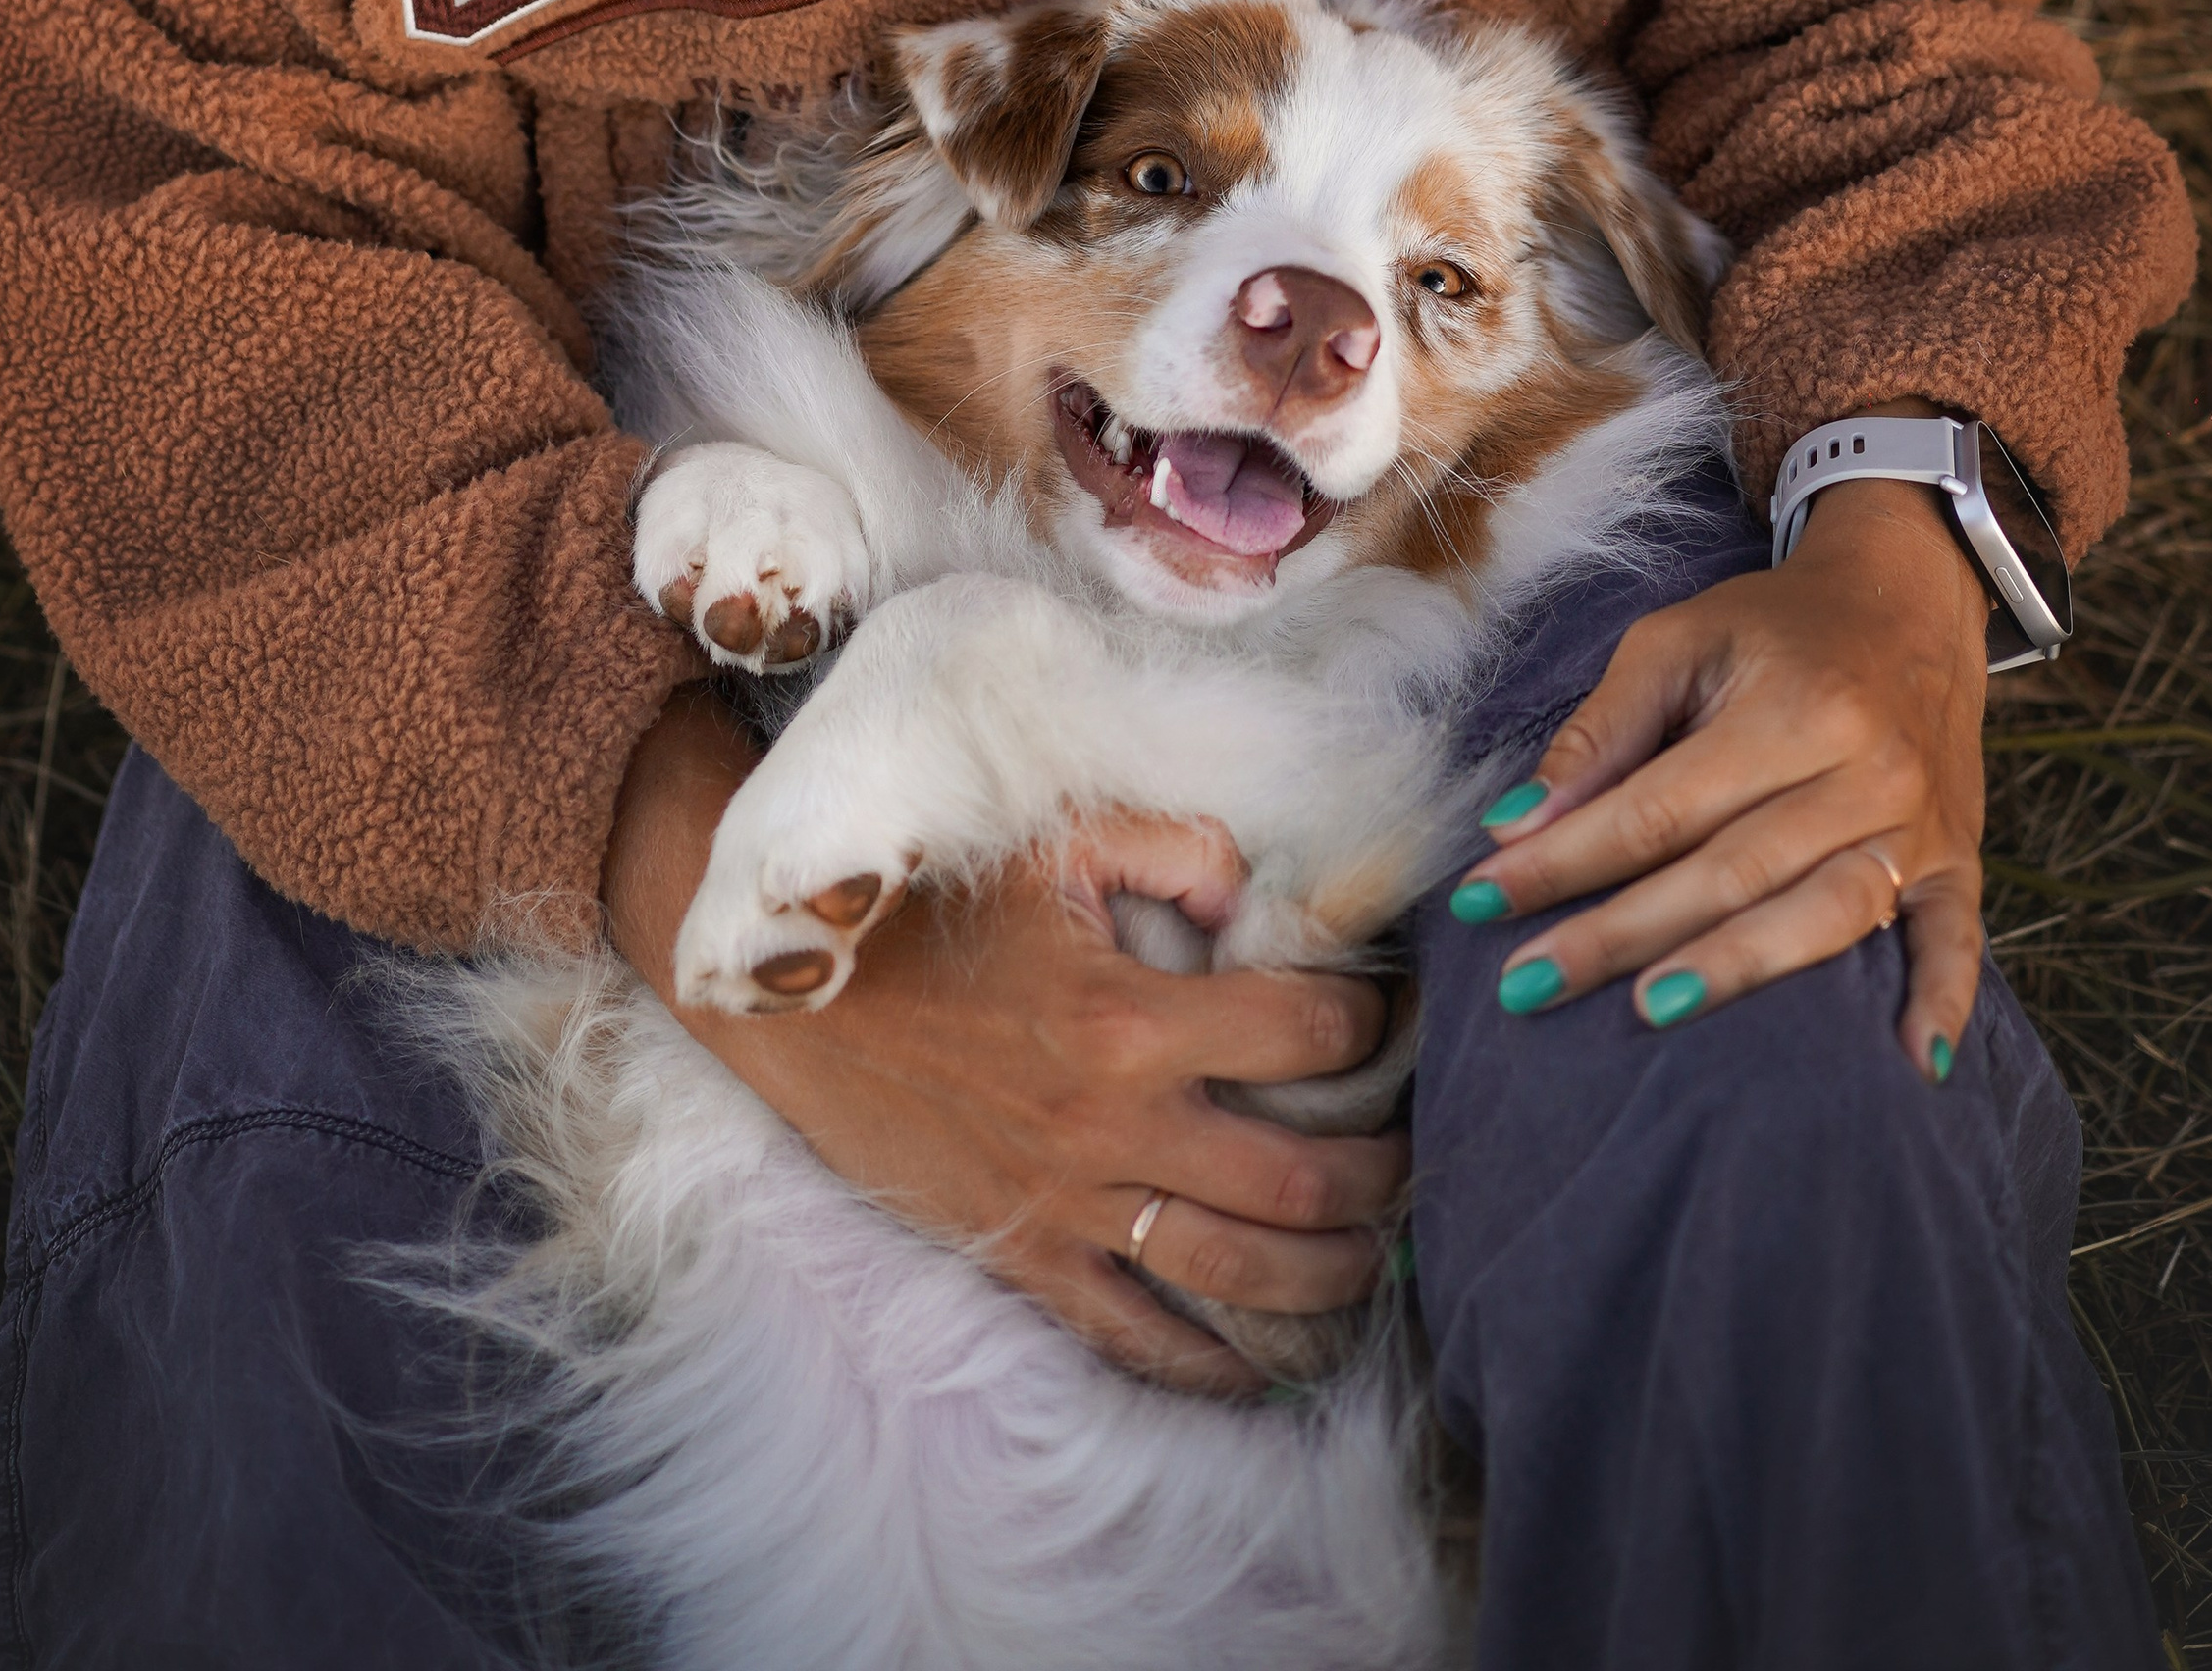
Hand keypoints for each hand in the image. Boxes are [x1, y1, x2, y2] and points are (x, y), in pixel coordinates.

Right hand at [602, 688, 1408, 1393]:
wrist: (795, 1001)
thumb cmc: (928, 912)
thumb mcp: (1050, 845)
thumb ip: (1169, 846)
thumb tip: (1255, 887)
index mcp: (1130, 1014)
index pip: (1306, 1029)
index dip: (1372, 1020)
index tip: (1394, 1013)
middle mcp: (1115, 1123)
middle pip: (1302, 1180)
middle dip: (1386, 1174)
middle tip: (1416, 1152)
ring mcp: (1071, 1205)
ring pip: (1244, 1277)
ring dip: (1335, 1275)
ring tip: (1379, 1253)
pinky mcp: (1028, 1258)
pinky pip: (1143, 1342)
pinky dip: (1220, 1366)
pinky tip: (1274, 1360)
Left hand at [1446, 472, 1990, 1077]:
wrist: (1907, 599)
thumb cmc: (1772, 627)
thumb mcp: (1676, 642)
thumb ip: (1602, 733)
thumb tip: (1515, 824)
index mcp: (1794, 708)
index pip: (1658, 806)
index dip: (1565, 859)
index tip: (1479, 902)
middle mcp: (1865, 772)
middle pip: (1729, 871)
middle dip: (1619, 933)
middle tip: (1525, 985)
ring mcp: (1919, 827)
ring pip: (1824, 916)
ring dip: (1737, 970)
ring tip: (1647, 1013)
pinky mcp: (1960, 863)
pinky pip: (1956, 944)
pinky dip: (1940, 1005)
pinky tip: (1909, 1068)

...

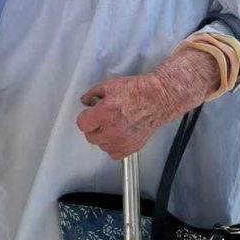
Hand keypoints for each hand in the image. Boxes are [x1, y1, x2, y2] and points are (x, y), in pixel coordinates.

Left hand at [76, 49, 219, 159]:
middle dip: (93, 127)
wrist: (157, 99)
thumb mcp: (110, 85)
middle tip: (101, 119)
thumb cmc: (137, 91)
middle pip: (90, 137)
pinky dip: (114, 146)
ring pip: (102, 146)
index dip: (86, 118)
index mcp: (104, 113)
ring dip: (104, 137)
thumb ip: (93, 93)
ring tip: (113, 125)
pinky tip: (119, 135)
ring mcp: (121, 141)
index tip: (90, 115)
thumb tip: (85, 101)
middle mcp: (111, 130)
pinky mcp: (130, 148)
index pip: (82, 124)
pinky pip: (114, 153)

§ **What is being asked**
Copy out, exactly and alone, the lines of the entries above between the ones holding "middle tip: (1525, 985)" and "pinky tip: (1909, 1068)", inclusive.

§ **Answer below**
middle tip: (1525, 985)
ring mcp: (1919, 827)
ring pip: (1824, 916)
ring dip: (1737, 970)
ring tip: (1647, 1013)
pinky mcp: (1960, 863)
pinky pip: (1956, 944)
pinky dip: (1940, 1005)
pinky tip: (1909, 1068)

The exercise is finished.